● Verilen metin:
▶

1930’dan bu yana yetmiş bir yıl geçti. Hangi resmî binanın, hangi okul, üniversite, hastahane, adliye sarayı binasının cephesine Türk çinileri konuldu? Konulmaz. Çünkü çini geleneksel İslâm sanatının önemli bir dalıdır. Binaların cephesine çini koymak gericilik olur. Batılılar yeni binalarına Türk çinisi koyuyor mu? Koymuyorlar. Öyleyse biz de koymayacağız!

◀

● Kayıtlar:
▶

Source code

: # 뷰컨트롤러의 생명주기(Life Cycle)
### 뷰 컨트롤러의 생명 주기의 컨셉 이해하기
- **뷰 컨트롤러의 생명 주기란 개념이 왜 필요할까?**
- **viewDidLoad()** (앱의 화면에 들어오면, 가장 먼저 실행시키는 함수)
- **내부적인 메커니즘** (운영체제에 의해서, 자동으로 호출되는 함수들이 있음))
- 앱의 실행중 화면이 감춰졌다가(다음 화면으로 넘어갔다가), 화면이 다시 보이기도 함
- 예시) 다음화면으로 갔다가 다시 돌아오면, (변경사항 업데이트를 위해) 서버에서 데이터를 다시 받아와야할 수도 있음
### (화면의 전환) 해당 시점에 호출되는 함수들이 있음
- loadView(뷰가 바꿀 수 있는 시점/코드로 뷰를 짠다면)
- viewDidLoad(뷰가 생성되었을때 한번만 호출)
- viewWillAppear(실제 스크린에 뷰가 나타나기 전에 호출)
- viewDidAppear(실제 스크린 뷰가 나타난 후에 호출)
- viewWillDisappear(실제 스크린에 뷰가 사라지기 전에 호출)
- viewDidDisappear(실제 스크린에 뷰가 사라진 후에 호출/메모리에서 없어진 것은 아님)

◀

● Alıştırma A:
Verilen metne göre aşağıdaki soruları yanıtlayın:
(i) 1930'dan bu yana kaç yıl geçmiştir?
(ii) Çini hangi sanatın önemli bir dalıdır?
(iii) Binaların cephesine çini koymak ne olur?
● Alıştırma B:
Lütfen kayıtlarda "호출되는" kelimesini içeren bütün satırları gösterin.

● Çözüm A:
(i) Yetmiş bir yıl.
(ii) Geleneksel İslâm sanatının.
(iii) Gericilik olur.

● Çözüm B:
- **내부적인 메커니즘** (운영체제에 의해서, 자동으로 호출되는 함수들이 있음))
### (화면의 전환) 해당 시점에 호출되는 함수들이 있음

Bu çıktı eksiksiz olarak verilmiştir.